TAREFA PROPOSTA:
Transcreva sem qualquer alteração todas as linhas do material abaixo, da primeira à última, deixando de fora as imagens.

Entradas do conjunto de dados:
▬▬▬▬▬▬▬▬▬▬

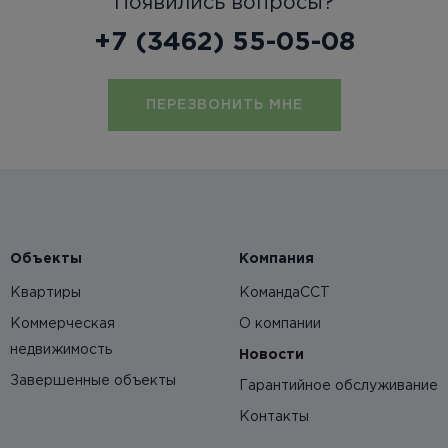
Появились вопросы?
+7 (3462) 55-05-08
ПЕРЕЗВОНИТЬ МНЕ
Объекты
Компания
Квартиры
КомандаССТ
Коммерческая
О компании
недвижимость
Новости
Завершенные объекты
Гарантийное обслуживание
Контакты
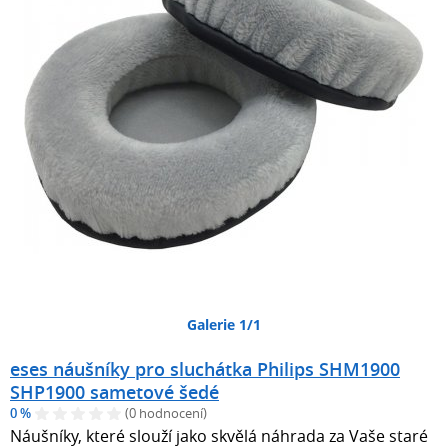
Galerie 1/1
eses náušníky pro sluchátka Philips SHM1900
SHP1900 sametové šedé
0 %
(0 hodnocení)
Náušníky, které slouží jako skvělá náhrada za Vaše staré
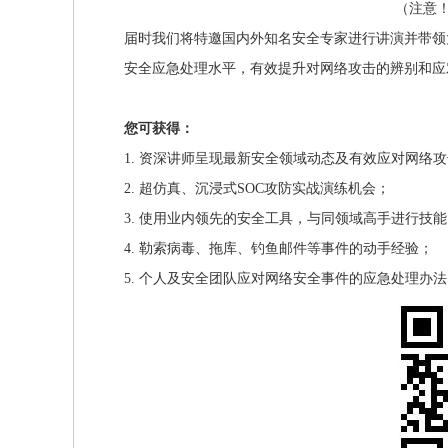
（注意
届时我们将特邀国内外知名安全专家进行讲演并带领
安全应急处理水平，有效提升对网络攻击的辨别和应
您可获得：
1. 资深讲师呈现最新安全领域动态及有效应对网络
2. 超仿真、沉浸式SOC攻防实战演练机会；
3. 使用业内领先的安全工具，与同领域高手进行技
4. 勒索病毒、拖库、钓鱼邮件等事件的动手经验；
5. 个人及安全团队应对网络安全事件的应急处理办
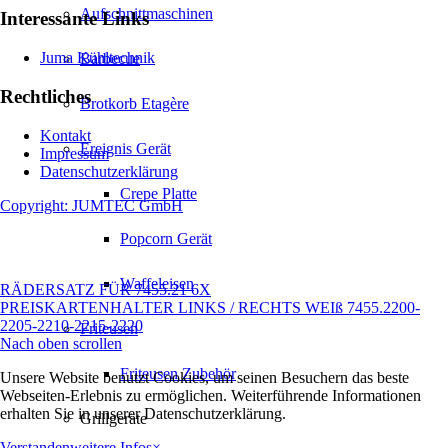
Aufschnittmaschinen
Interessante Links
Juma Kühltechnik
Barbecue
Rechtliches
Brotkorb Etagère
Kontakt
Ereignis Gerät
Impressum
Datenschutzerklärung
Crepe Platte
Copyright: JUMTEC GmbH
Popcorn Gerät
Waffeleisen
RÄDERSATZ FÜR 7455.21 6X
PREISKARTENHALTER LINKS / RECHTS WEIß 7455.2200-
2205-2210-2215-2220
Friteusen
Nach oben scrollen
Friteusen Zubehör
Unsere Website benutzt Cookies, um seinen Besuchern das beste
Webseiten-Erlebnis zu ermöglichen. Weiterführende Informationen
erhalten Sie in unserer Datenschutzerklärung.
Grillgeräte
Verstanden
weitere Infos
×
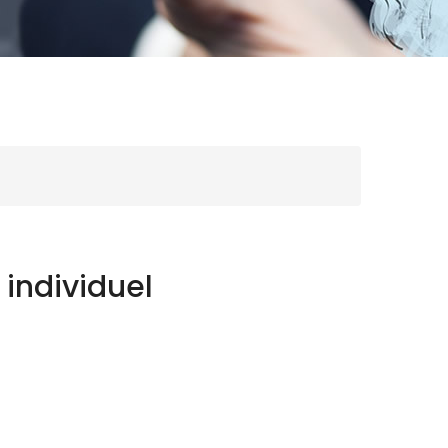
 individuel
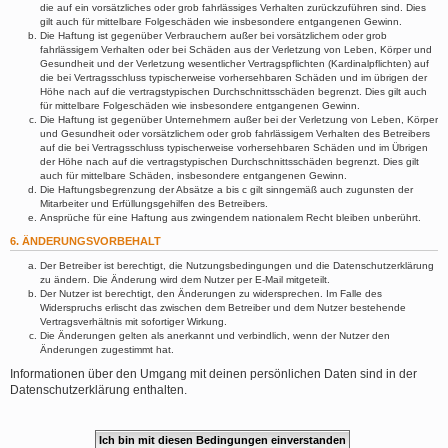
die auf ein vorsätzliches oder grob fahrlässiges Verhalten zurückzuführen sind. Dies
gilt auch für mittelbare Folgeschäden wie insbesondere entgangenen Gewinn.
Die Haftung ist gegenüber Verbrauchern außer bei vorsätzlichem oder grob
fahrlässigem Verhalten oder bei Schäden aus der Verletzung von Leben, Körper und
Gesundheit und der Verletzung wesentlicher Vertragspflichten (Kardinalpflichten) auf
die bei Vertragsschluss typischerweise vorhersehbaren Schäden und im übrigen der
Höhe nach auf die vertragstypischen Durchschnittsschäden begrenzt. Dies gilt auch
für mittelbare Folgeschäden wie insbesondere entgangenen Gewinn.
Die Haftung ist gegenüber Unternehmern außer bei der Verletzung von Leben, Körper
und Gesundheit oder vorsätzlichem oder grob fahrlässigem Verhalten des Betreibers
auf die bei Vertragsschluss typischerweise vorhersehbaren Schäden und im Übrigen
der Höhe nach auf die vertragstypischen Durchschnittsschäden begrenzt. Dies gilt
auch für mittelbare Schäden, insbesondere entgangenen Gewinn.
Die Haftungsbegrenzung der Absätze a bis c gilt sinngemäß auch zugunsten der
Mitarbeiter und Erfüllungsgehilfen des Betreibers.
Ansprüche für eine Haftung aus zwingendem nationalem Recht bleiben unberührt.
6. ÄNDERUNGSVORBEHALT
Der Betreiber ist berechtigt, die Nutzungsbedingungen und die Datenschutzerklärung
zu ändern. Die Änderung wird dem Nutzer per E-Mail mitgeteilt.
Der Nutzer ist berechtigt, den Änderungen zu widersprechen. Im Falle des
Widerspruchs erlischt das zwischen dem Betreiber und dem Nutzer bestehende
Vertragsverhältnis mit sofortiger Wirkung.
Die Änderungen gelten als anerkannt und verbindlich, wenn der Nutzer den
Änderungen zugestimmt hat.
Informationen über den Umgang mit deinen persönlichen Daten sind in der
Datenschutzerklärung enthalten.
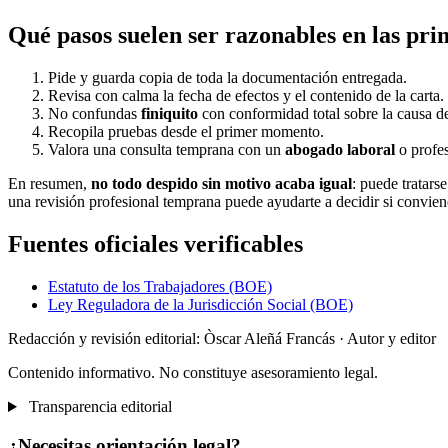
Qué pasos suelen ser razonables en las pri
Pide y guarda copia de toda la documentación entregada.
Revisa con calma la fecha de efectos y el contenido de la carta.
No confundas
finiquito
con conformidad total sobre la causa de
Recopila pruebas desde el primer momento.
Valora una consulta temprana con un
abogado laboral
o profes
En resumen,
no todo despido sin motivo acaba igual
: puede tratar
una revisión profesional temprana puede ayudarte a decidir si convien
Fuentes oficiales verificables
Estatuto de los Trabajadores (BOE)
Ley Reguladora de la Jurisdicción Social (BOE)
Redacción y revisión editorial: Òscar Aleñá Francás
· Autor y editor
Contenido informativo. No constituye asesoramiento legal.
Transparencia editorial
¿Necesitas orientación legal?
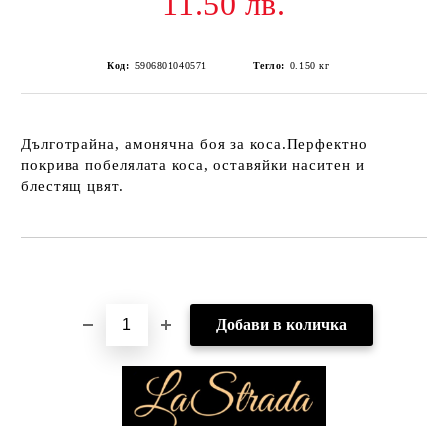
11.50 лв.
Код:
5906801040571
Тегло:
0.150
кг
Дълготрайна, амонячна боя за коса.Перфектно
покрива побелялата коса, оставяйки наситен и
блестящ цвят.
Добави в желани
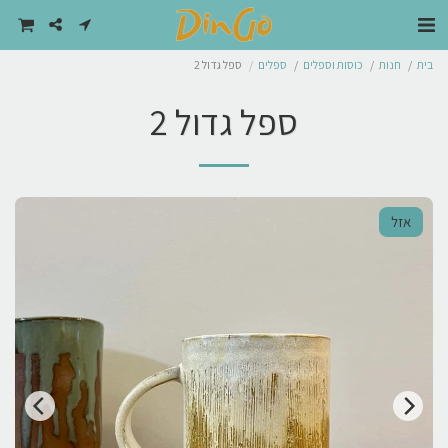
בית
חנות
כוסות וספלים
ספלים
ספל גדול 2
ספל גדול 2
אזל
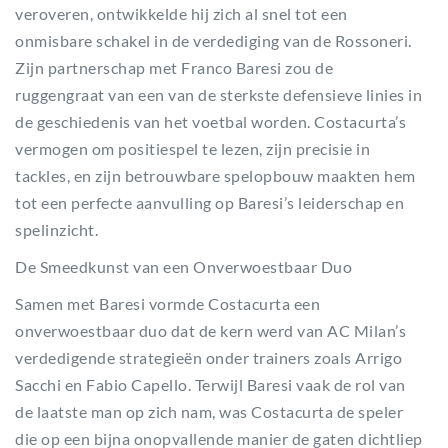
veroveren, ontwikkelde hij zich al snel tot een
onmisbare schakel in de verdediging van de Rossoneri.
Zijn partnerschap met Franco Baresi zou de
ruggengraat van een van de sterkste defensieve linies in
de geschiedenis van het voetbal worden. Costacurta’s
vermogen om positiespel te lezen, zijn precisie in
tackles, en zijn betrouwbare spelopbouw maakten hem
tot een perfecte aanvulling op Baresi’s leiderschap en
spelinzicht.
De Smeedkunst van een Onverwoestbaar Duo
Samen met Baresi vormde Costacurta een
onverwoestbaar duo dat de kern werd van AC Milan’s
verdedigende strategieën onder trainers zoals Arrigo
Sacchi en Fabio Capello. Terwijl Baresi vaak de rol van
de laatste man op zich nam, was Costacurta de speler
die op een bijna onopvallende manier de gaten dichtliep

▬▬▬▬▬▬▬▬▬▬

RESULTADO DO EXERCÍCIO:
Появились вопросы?
+7 (3462) 55-05-08
ПЕРЕЗВОНИТЬ МНЕ
Объекты
Компания
Квартиры
КомандаССТ
Коммерческая
О компании
недвижимость
Новости
Завершенные объекты
Гарантийное обслуживание
Контакты
Galerie 1/1
eses náušníky pro sluchátka Philips SHM1900
SHP1900 sametové šedé
0 %
(0 hodnocení)
Náušníky, které slouží jako skvělá náhrada za Vaše staré
（注意
届时我们将特邀国内外知名安全专家进行讲演并带领
安全应急处理水平，有效提升对网络攻击的辨别和应
您可获得：
1. 资深讲师呈现最新安全领域动态及有效应对网络
2. 超仿真、沉浸式SOC攻防实战演练机会；
3. 使用业内领先的安全工具，与同领域高手进行技
4. 勒索病毒、拖库、钓鱼邮件等事件的动手经验；
5. 个人及安全团队应对网络安全事件的应急处理办
Aufschnittmaschinen
Interessante Links
Juma Kühltechnik
Barbecue
Rechtliches
Brotkorb Etagère
Kontakt
Ereignis Gerät
Impressum
Datenschutzerklärung
Crepe Platte
Copyright: JUMTEC GmbH
Popcorn Gerät
Waffeleisen
RÄDERSATZ FÜR 7455.21 6X
PREISKARTENHALTER LINKS / RECHTS WEIß 7455.2200-
2205-2210-2215-2220
Friteusen
Nach oben scrollen
Friteusen Zubehör
Unsere Website benutzt Cookies, um seinen Besuchern das beste
Webseiten-Erlebnis zu ermöglichen. Weiterführende Informationen
erhalten Sie in unserer Datenschutzerklärung.
Grillgeräte
Verstanden
weitere Infos
×
 individuel
die auf ein vorsätzliches oder grob fahrlässiges Verhalten zurückzuführen sind. Dies
gilt auch für mittelbare Folgeschäden wie insbesondere entgangenen Gewinn.
Die Haftung ist gegenüber Verbrauchern außer bei vorsätzlichem oder grob
fahrlässigem Verhalten oder bei Schäden aus der Verletzung von Leben, Körper und
Gesundheit und der Verletzung wesentlicher Vertragspflichten (Kardinalpflichten) auf
die bei Vertragsschluss typischerweise vorhersehbaren Schäden und im übrigen der
Höhe nach auf die vertragstypischen Durchschnittsschäden begrenzt. Dies gilt auch
für mittelbare Folgeschäden wie insbesondere entgangenen Gewinn.
Die Haftung ist gegenüber Unternehmern außer bei der Verletzung von Leben, Körper
und Gesundheit oder vorsätzlichem oder grob fahrlässigem Verhalten des Betreibers
auf die bei Vertragsschluss typischerweise vorhersehbaren Schäden und im Übrigen
der Höhe nach auf die vertragstypischen Durchschnittsschäden begrenzt. Dies gilt
auch für mittelbare Schäden, insbesondere entgangenen Gewinn.
Die Haftungsbegrenzung der Absätze a bis c gilt sinngemäß auch zugunsten der
Mitarbeiter und Erfüllungsgehilfen des Betreibers.
Ansprüche für eine Haftung aus zwingendem nationalem Recht bleiben unberührt.
6. ÄNDERUNGSVORBEHALT
Der Betreiber ist berechtigt, die Nutzungsbedingungen und die Datenschutzerklärung
zu ändern. Die Änderung wird dem Nutzer per E-Mail mitgeteilt.
Der Nutzer ist berechtigt, den Änderungen zu widersprechen. Im Falle des
Widerspruchs erlischt das zwischen dem Betreiber und dem Nutzer bestehende
Vertragsverhältnis mit sofortiger Wirkung.
Die Änderungen gelten als anerkannt und verbindlich, wenn der Nutzer den
Änderungen zugestimmt hat.
Informationen über den Umgang mit deinen persönlichen Daten sind in der
Datenschutzerklärung enthalten.
Qué pasos suelen ser razonables en las pri
Pide y guarda copia de toda la documentación entregada.
Revisa con calma la fecha de efectos y el contenido de la carta.
No confundas
finiquito
con conformidad total sobre la causa de
Recopila pruebas desde el primer momento.
Valora una consulta temprana con un
abogado laboral
o profes
En resumen,
no todo despido sin motivo acaba igual
: puede tratar
una revisión profesional temprana puede ayudarte a decidir si convien
Fuentes oficiales verificables
Estatuto de los Trabajadores (BOE)
Ley Reguladora de la Jurisdicción Social (BOE)
Redacción y revisión editorial: Òscar Aleñá Francás
· Autor y editor
Contenido informativo. No constituye asesoramiento legal.
Transparencia editorial
¿Necesitas orientación legal?
11.50 лв.
Код:
5906801040571
Тегло:
0.150
кг
Дълготрайна, амонячна боя за коса.Перфектно
покрива побелялата коса, оставяйки наситен и
блестящ цвят.
Добави в желани
בית
חנות
כוסות וספלים
ספלים
ספל גדול 2
ספל גדול 2
אזל
veroveren, ontwikkelde hij zich al snel tot een
onmisbare schakel in de verdediging van de Rossoneri.
Zijn partnerschap met Franco Baresi zou de
ruggengraat van een van de sterkste defensieve linies in
de geschiedenis van het voetbal worden. Costacurta’s
vermogen om positiespel te lezen, zijn precisie in
tackles, en zijn betrouwbare spelopbouw maakten hem
tot een perfecte aanvulling op Baresi’s leiderschap en
spelinzicht.
De Smeedkunst van een Onverwoestbaar Duo
Samen met Baresi vormde Costacurta een
onverwoestbaar duo dat de kern werd van AC Milan’s
verdedigende strategieën onder trainers zoals Arrigo
Sacchi en Fabio Capello. Terwijl Baresi vaak de rol van
de laatste man op zich nam, was Costacurta de speler
die op een bijna onopvallende manier de gaten dichtliep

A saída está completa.